She vividly recalls her first hospital appointment with him in October 2014:
"He was lovely with no airs or graces, and was just very easy to talk to. This was where he had my trust. I literally put my life in his hands as he was so adamant he was going to fix me," she said.
"Over the next year and a half, Dr Watt managed my condition by giving me medication but I was getting worse. I was on anti-epileptic drugs, beta blockers, diazepam and tramadol - I was on 35 pills a day.
"It was then that he suggested a treatment known as an epidural blood patch - where blood is taken from your arm and injected into your spine and acts as a clot or patch.
"I googled it and watched videos on the procedure as I knew it wasn't common. But my headaches had become horrendous and I was desperate."
In early February 2016, she underwent the procedure under Dr Watt's care in the Royal Victoria Hospital.
"What should have taken one hour took 10 hours as I started having tremors and suffered a really bad seizure during it.
"For the next five days I couldn't walk and was in chronic pain. It was then I began to suffer seizures in my sleep."
The young woman was diagnosed with a rare brain disease by Dr Watt, but it is now thought she does not suffer from this. The consultant also advised her against having children.
"It was then I became house bound and started using a walking aid and wheelchair. Nine months after the first epidural blood patch, Dr Watt suggested I went for a second one. My family and partner had major concerns but I wouldn't hear anything against Dr Watt... thankfully I never had it."
Just over four weeks ago the Belfast trust released a statement confirming that 2,500 patients of Dr Watt were being recalled amid concerns some may have been misdiagnosed.
For the north Belfast woman, the timing of the trust's recall was significant as on the same day she received copies of her private medical notes, which she had requested months earlier.
Critically, these confidential patient files reveal that a second high-profile trust neurologist was assessing her case as far back as April 2016.
Her decision to request her notes - which cost £50 - was sparked by a trust letter she received in November last year setting out concerns about whether patients actually "require" planned blood patch treatments.
Belfast trust chiefs have repeatedly said they were not aware of concerns about Dr Watt until December 2016 when a whistleblower GP and some of his colleagues raised the alarm.
"After reviewing my notes I don't think the trust is being as open as they say they are. It took up until May this year before we were recalled and learned about the review into Dr Watt - yet it's clear that another consultant was overseeing his treatment of me much earlier," she said.
The woman was one of the first patients reviewed at the recall clinics set up by the trust.

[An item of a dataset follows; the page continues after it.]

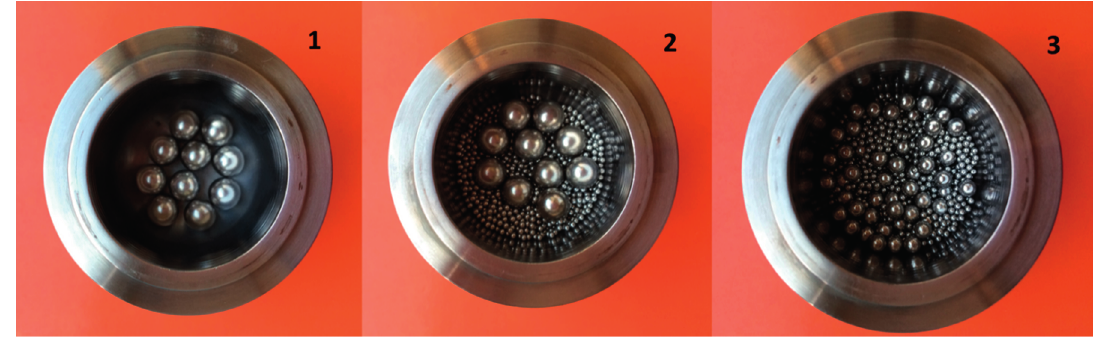
Figure 1. Jar and balls (Entries 1–3 Table 1).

"The consultant I saw was shocked at the amount of anti-epilepsy drugs I was on and reduced the dosage. I just feel I am back to square one now as I still don't have a diagnosis and I don't know what damage has been done with all the drugs I've been taking.
"My life was going so well before this, I had just got my degree and a job in the assembly and wanted to start a family. But four years on I've become socially isolated and lost my independence. There are days when I cannot get up from a chair.
"The chief medical officer says he feels 'diminished' as a doctor by what has happened. But what about how the patients feel? The way the health service has handled this has only added to my trauma."